Based on Patricia McCormick’s book, Sold is about Lakshmi — a fictional character who mirrors about 20,000 of Nepalese children trafficked out of their country each year. the character “risks everything for freedom after being trafficked from her mountain village in Nepal to a prison brothel,” in the eastern Indian city of Kolkata. According to Brown, Sold places the audience in Lakshmi’s shoes, to give voice to the millions of children who disappear every year.
He told TakePart:
“Part of the reason that this book in particular was so moving to me was it’s written in a kind of prose poetry. It really brings you inside the spirit and heart of this kid as she’s going through this horrific and brutal process.”
Sold shows how Lakshmi’s parents gave her away, in exchange of some money, to a woman who claimed she could find her a job in Kolkata. But the pimp sold her to a brothel called Happiness House, where she was repeatedly drugged, beaten, and forced to pay off her debt through sex work.

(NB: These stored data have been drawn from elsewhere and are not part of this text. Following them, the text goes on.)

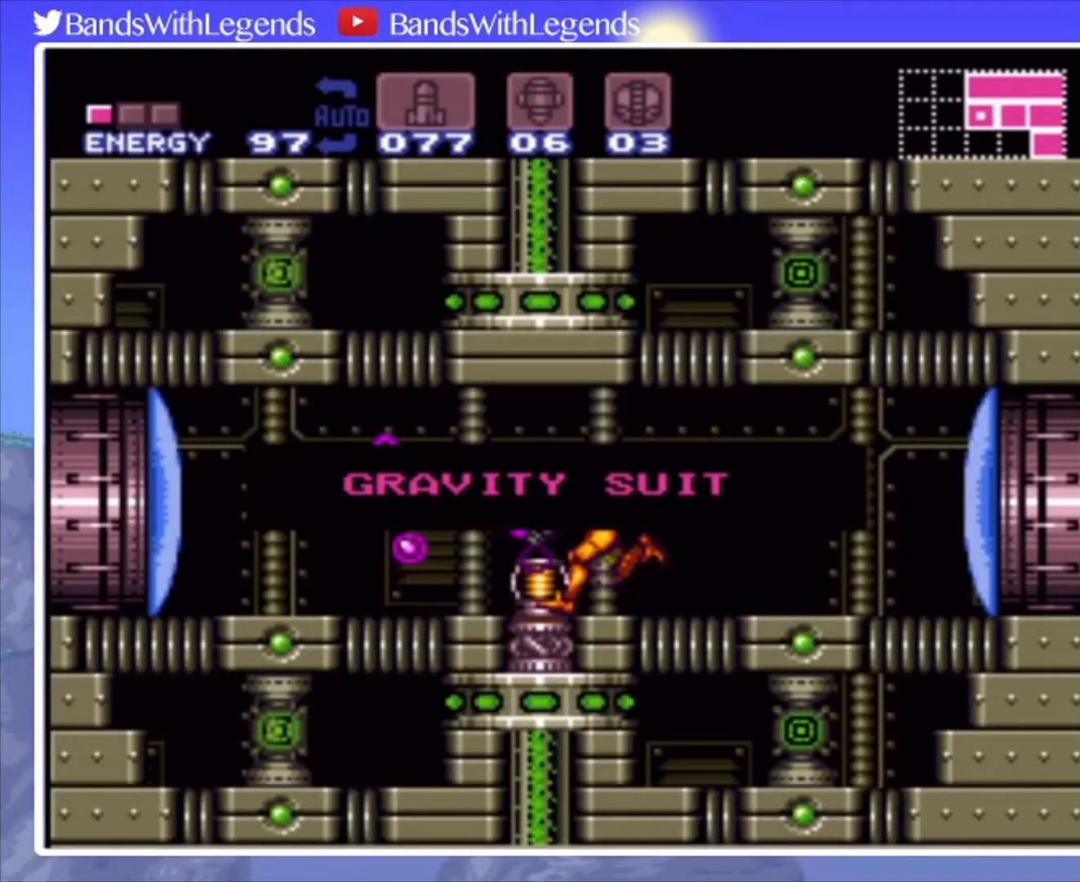
{"buttons": [], "events": []}
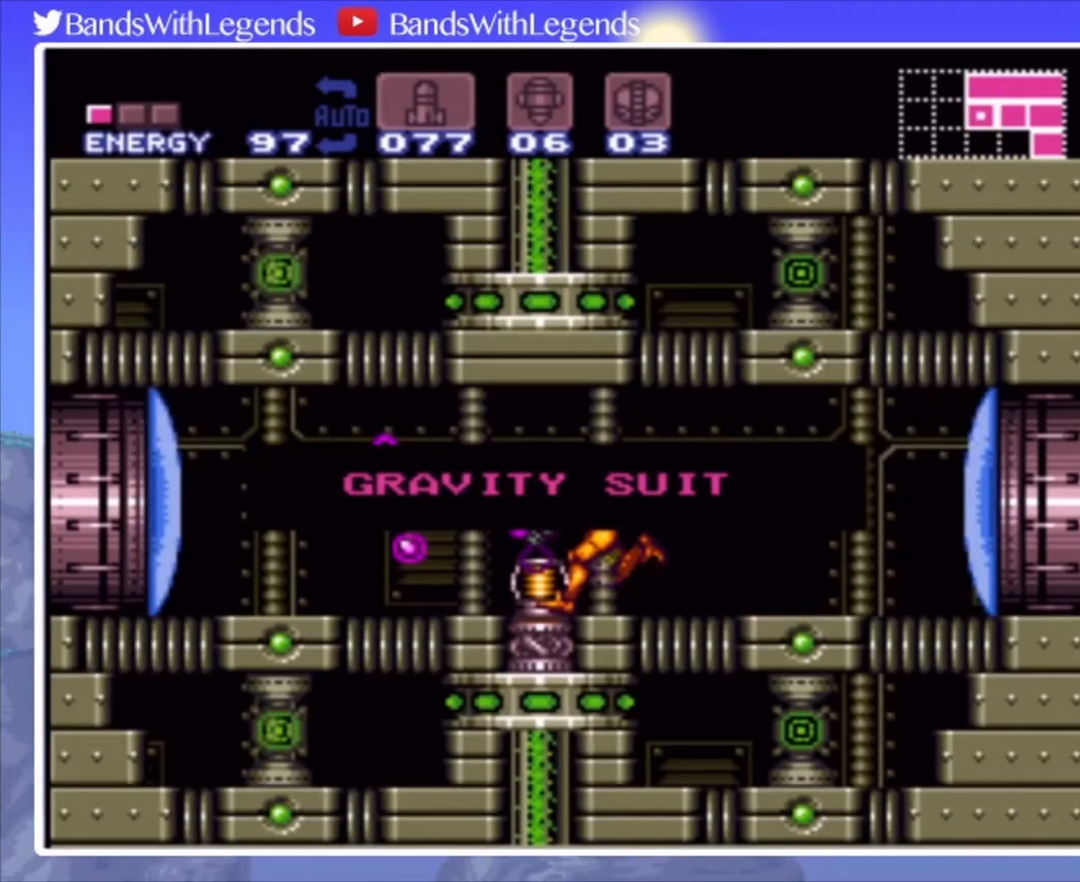
{"buttons": [], "events": []}
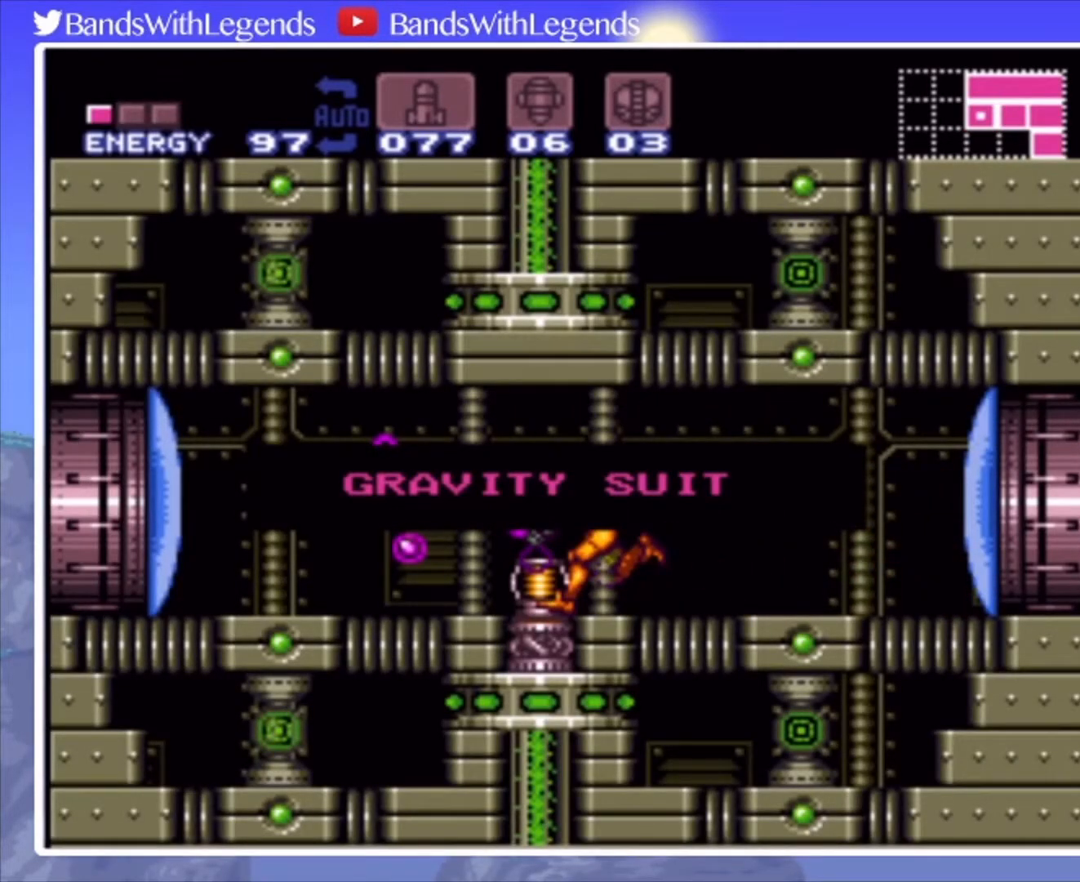
{"buttons": [], "events": []}
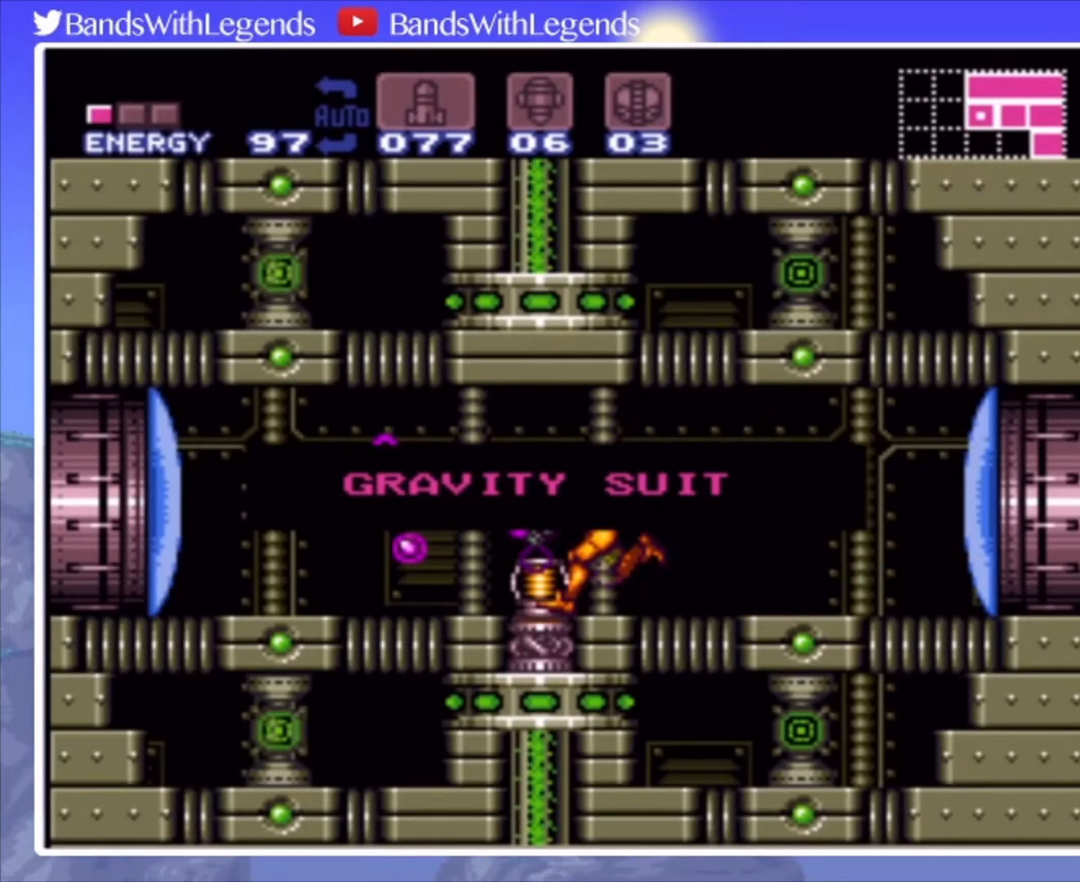
{"buttons": [], "events": []}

Unable to make ends meet, many poor families in Nepal are forced to send their young daughters to India to work as domestic workers. But a large percentage of these girls, lured by the false promise of work, end up at brothels.
The film deals with the harsh realities of human trafficking and child prostitution. It shows how innocent girls are forced into this horrific, inhuman world where they are raped and brutally beaten yet struggle to survive. A mere 1% of these sex slaves ever escape or get rescued.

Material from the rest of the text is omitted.